I'm not particularly concerned if feminist writing is a bit angry towards dudes, but I understand that being nice is a far better strategy and Adichie takes the route of not blaming people or an entire gender but focusing on the way society has set up the divide. She calls herself the "Happy Feminist" after a journalist told her she should "never call [herself] a feminist since feminists are women who are unhappy because they cannot find husbands." This was later expanded to "Happy African Feminist Who Does Not Hate Men and Who Likes to Wear Lipgloss and High Heels for Herself and Not For Men" which is a mouthful but maybe if people did have such (stupid) notions on what a feminist needs, it wouldn't be needed.
She illustrates her points with stories from her life, such as the time in school she had the highest score on a test, which was supposed to come with an award of class monitor. Except the teacher decided that the class monitor had to be a boy and so the person with the second-highest score was put in charge.

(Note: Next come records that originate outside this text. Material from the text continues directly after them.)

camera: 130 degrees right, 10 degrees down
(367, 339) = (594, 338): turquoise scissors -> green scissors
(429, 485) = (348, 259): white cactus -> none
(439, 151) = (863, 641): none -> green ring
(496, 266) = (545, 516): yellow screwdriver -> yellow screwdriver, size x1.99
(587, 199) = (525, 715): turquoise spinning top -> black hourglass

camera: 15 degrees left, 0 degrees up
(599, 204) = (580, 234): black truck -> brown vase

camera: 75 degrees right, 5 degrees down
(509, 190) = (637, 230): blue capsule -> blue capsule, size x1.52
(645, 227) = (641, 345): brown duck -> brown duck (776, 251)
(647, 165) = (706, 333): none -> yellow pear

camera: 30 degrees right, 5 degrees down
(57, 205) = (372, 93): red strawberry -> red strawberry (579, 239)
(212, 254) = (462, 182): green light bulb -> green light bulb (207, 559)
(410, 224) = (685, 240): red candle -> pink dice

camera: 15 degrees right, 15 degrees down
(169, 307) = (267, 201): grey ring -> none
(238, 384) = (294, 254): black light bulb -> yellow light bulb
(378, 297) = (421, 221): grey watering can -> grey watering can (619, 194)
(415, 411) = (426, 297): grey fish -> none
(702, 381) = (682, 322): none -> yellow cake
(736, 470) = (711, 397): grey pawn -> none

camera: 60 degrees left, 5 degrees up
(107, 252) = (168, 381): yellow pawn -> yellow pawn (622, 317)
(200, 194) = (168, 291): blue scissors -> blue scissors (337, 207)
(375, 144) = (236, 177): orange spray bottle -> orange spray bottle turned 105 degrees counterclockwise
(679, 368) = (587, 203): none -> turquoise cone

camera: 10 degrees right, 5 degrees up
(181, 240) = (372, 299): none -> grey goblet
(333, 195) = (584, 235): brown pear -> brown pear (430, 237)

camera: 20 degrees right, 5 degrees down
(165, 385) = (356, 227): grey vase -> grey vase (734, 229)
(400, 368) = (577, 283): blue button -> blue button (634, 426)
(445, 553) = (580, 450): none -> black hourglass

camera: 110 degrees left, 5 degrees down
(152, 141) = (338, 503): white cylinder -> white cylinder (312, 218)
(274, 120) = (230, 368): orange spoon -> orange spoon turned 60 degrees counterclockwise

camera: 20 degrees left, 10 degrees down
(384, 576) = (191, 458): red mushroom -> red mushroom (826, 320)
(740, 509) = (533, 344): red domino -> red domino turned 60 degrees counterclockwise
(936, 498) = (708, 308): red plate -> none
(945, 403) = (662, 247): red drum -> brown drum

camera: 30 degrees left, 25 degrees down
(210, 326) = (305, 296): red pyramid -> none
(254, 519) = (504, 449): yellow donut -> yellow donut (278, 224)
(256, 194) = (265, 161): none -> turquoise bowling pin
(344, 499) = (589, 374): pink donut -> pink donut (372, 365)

If we do something over and over, it becomes normal. If we see the same thing over and over, it becomes normal. If only boys are made class monitoring, then at some point we will all think, even if unconsciously, that the class monitor has to be a boy.I should point out that while this essay does not come off as angry, this does not mean that Adichie is not angry or that being angry about injustice is a bad thing. She does talk about how women expressing anger is typically seen as a bad thing and how women are conditioned to be so concerned with being "likeable" that they're punished when they're angry or aggressive, or other traits that boys are praised for. Of course, expectations on boys to be tough and strong and that weakness and vulnerability are the worst possible things are hurting them as well.
She makes the argument about why "human rights" or "equalist" or whatever other term people have come up with to avoid "feminist" is ridiculous.
Feminism is, of course, part of human rights in general - but to choose to use the vague expression human rights is to deny the specific and particular problem of gender. It would be a way of pretending that it was not women who have, for centuries, been excluded. It would be a way of denying that the problem of gender targets women. The problem was not about being human, but specifically about being a female human. For centuries, the world divided human beings into two groups and then proceeded to exclude and oppress one group. It is only fair that the solution to the problem acknowledge that.Take that.
This is wonderful and a quick read so everyone, get on that.
Adichie, Chimamanda Ngozi. "We Should All Be Feminists." Vintage, 2014.